Understanding molecular mechanisms that underlie regulation of this large set of genes is a key target in modern medical sciences and biotechnology. Our knowledge about gene regulation at the single gene and the epigenetic level is rapidly expanding. However, our understanding of the role in gene control of the three-dimensional folding of the genome in the cell nucleus, is still poorly understood; this despite the fact that considerable evidence is available showing that large-scale chromatin organization plays an important role in gene control in higher eukaryotes.

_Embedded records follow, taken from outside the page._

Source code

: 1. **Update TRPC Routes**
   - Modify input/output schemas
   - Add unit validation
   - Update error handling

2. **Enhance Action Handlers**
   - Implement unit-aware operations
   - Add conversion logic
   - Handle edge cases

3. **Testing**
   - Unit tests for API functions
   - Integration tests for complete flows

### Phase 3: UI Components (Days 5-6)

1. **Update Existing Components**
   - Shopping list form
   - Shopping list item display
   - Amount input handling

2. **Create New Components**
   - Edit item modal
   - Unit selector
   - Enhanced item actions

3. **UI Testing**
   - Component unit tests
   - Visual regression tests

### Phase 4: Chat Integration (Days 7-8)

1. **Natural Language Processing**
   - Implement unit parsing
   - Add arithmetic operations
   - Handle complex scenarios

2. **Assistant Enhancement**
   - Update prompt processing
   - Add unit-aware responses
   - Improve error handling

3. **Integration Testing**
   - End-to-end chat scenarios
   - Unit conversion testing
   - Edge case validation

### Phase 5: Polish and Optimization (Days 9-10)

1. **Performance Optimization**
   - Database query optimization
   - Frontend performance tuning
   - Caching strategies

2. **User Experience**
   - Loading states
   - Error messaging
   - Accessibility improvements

3DGENOME has the ambition to force a breakthrough in our understanding of the relationship between the function of the genome and its dynamic 3D structure in the cell. To this end we will analyse the 3D structure of the human genome in the cell nucleus and relate this to its transcriptional activity. Structural analysis is carried out by fluorescent in situ hybridization (FISH) in combination with advanced 3D light microscopy. Large-scale chromatin structure of four selected chromosomes (11, 17, 18 and X) will be determined in three different cell types, differing in gene expression. Gene activity along the chromosomal fibre will be read from the human transcriptome map and correlated with structure. Work on human cells will be expanded to mouse and Drosophila, aiming at establishing causal and evolutionary conserved relationships between 3D genome structure and genome activity.
To establish genomic 3D structure-function relationships in an efficient and quantitative manner, 3DGENOME combines biological experiments with the development of state-of-the-art technology in the fields of advanced 3D light microscopy and image processing and quantitative image analysis. Software tools will be developed to the prototype stage, constituting a starting point for commercialisation by a participating SME.